Morrow Canyon (Canadian Rockies)

I had been reading about the canyons in Canada long before I even entered the country. Morrow was one of the few in the Rockies that seemed to be visited somewhat regularly — probably due to the local adventure company offering guided tours (it also offered the only beta I could find which was plenty! Max abseil of 20m — what else did I need to know?).

Since my canyoning trip down into the Lower 48, I really hadn’t canyoned much except for a few around Vancouver, so when a colleague said it would be fine this time of the year, I decided I would visit it on the weekend.

The canyon from the road

The only thing I wasn’t too sure about was the approach. After climbing nearby Cinquefoil Mountain the day before, and paying extra attention when driving past, I had pretty much worked out what I would try.

Parking, I quickly checked out the sulphuric warm spring before scrambling up the embankment. Locating a goat trail, I headed up the valley. Favouring the sensibility of my four legged friends I headed up a half-way ledge that featured a good trail and amazing views! When the ledge ran out there was some talus to negotiate, but all in all it worked well. Kicking some steps into the snow I gained the saddle without even donning my crampons.

The view looking back

Following the gullies down on the other side I soon reached the creek. Apart from the trees, the canyon break-down reminded my a lot of the canyons I had done in Death Valley.

Passing some peculiar round rocks, I soon reached the first pitch, which you could easily bypass, but it was bolted, and it was an icefall, so I couldn’t resist!

The first pitch

After the first pitch the canyon narrowed, ice flowing from cracks in the towering limestone walls.

My footing was often a little precarious, but lots of fallen rocks (justifying wearing a helmet) had fused to the ice, making it easy to negotiate (like the fringes of a surface moraine).

I still hadn’t found many people to go adventuring with in Jasper, so to take the photos I wanted involved me rappelling down, setting up my camera, ascending the pitch and then dropping down again.

As I got further down the canyon, I began noticing running water. I really hoped I wouldn’t have to strip down to pass any pools. From the tour company’s website I knew that it wouldn’t be more than about waist deep, and since most of the water would be frozen I wasn’t too concerned.

Edging closer to the frozen lip, I clipped in my cows tail and looked down the longest single pitch of the canyon. I was itching to do some ice climbing, but was still sorting out a touring setup and had just missed out on a pair of second hand tools.
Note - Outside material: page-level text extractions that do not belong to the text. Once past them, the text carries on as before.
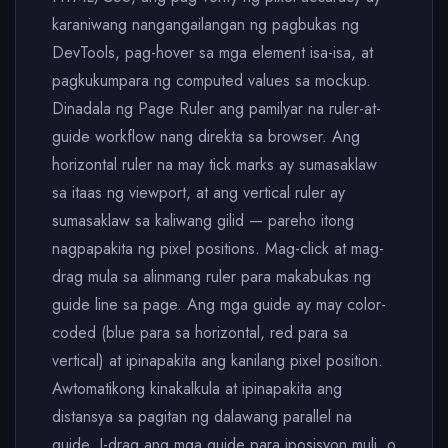
karaniwang nangangailangan ng pagbukas ng
DevTools, pag-hover sa mga element isa-isa, at
pagkukumpara ng computed values sa mockup.
Dinadala ng Page Ruler ang pamilyar na ruler-at-
guide workflow nang direkta sa browser. Ang
horizontal ruler na may tick marks ay sumasaklaw
sa itaas ng viewport, at ang vertical ruler ay
sumasaklaw sa kaliwang gilid — pareho itong
nagpapakita ng pixel positions. Mag-click at mag-
drag mula sa alinmang ruler para makabukas ng
guide line sa page. Ang mga guide ay may color-
coded (blue para sa horizontal, red para sa
vertical) at ipinapakita ang kanilang pixel position.
Awtomatikong kinakalkula at ipinapakita ang
distansya sa pagitan ng dalawang parallel na
guide. I-drag ang mga guide para iposisyon muli, o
Part way down this pitch were some really cool inverted icicles. I wasn’t entirely sure how they might have formed. Perhaps in a similar way to stalagmites.

The canyon soon ended. The final pitch was the longest but was stepped. My 100ft rope didn’t quite reach, but offsetting the ‘biner block a bit allowed me to rap down. I could then chimney up a bit to grab the end, although maybe tying some webbing in would have been a safer way.
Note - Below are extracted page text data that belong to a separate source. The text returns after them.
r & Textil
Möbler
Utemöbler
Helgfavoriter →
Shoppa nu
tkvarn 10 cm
Picking up some trash, I slipped my harness off and continued down the frozen creek. I was surprised when the creek entered a second constriction. I was too lazy to put my harness back on and decided to descend the rope hand-over-hand. More pitches followed. Being stubborn, I used a partial flying angel on one of the steeper ones. Others had logs that I could use which had probably been placed there by climbers reversing the canyon.
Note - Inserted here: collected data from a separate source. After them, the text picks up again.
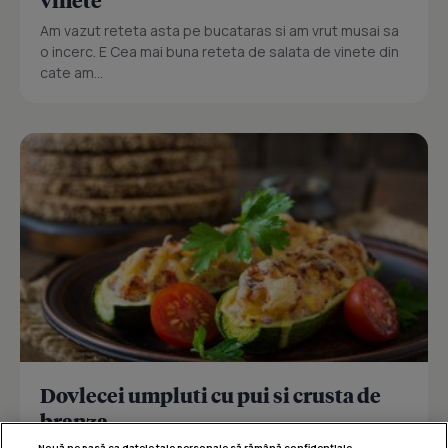
vinete
Am vazut reteta asta pe bucataras si am vrut musai sa
o incerc. E Cea mai buna reteta de salata de vinete din
cate am...
Dovlecei umpluti cu pui si crusta de
branza
Nouă ne pasă ca datele tale personale să rămână confidențiale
I worked out what the second rap ring was for

Some cool patterns in the ice

On one of the drops the icy floor at the bottom collapsed. I instinctively looked for foot holds on the edges, managing to keep my feet dry.

On another pitch I was trying to down climb, slipped, and went crashing down through a thin floor of ice. Luckily it wasn’t far and the thin ice that had partially broken my fall hadn’t hidden any water. It was a short climb, but it made me realise that I need to be extra careful when alone, especially in icy canyons.

I soon reached the trail that had been marked on my topo map. It was getting late and having not brought lunch I was starving. The sun set on the drive home decorated the sky with streaks of pink and purple. What a great day!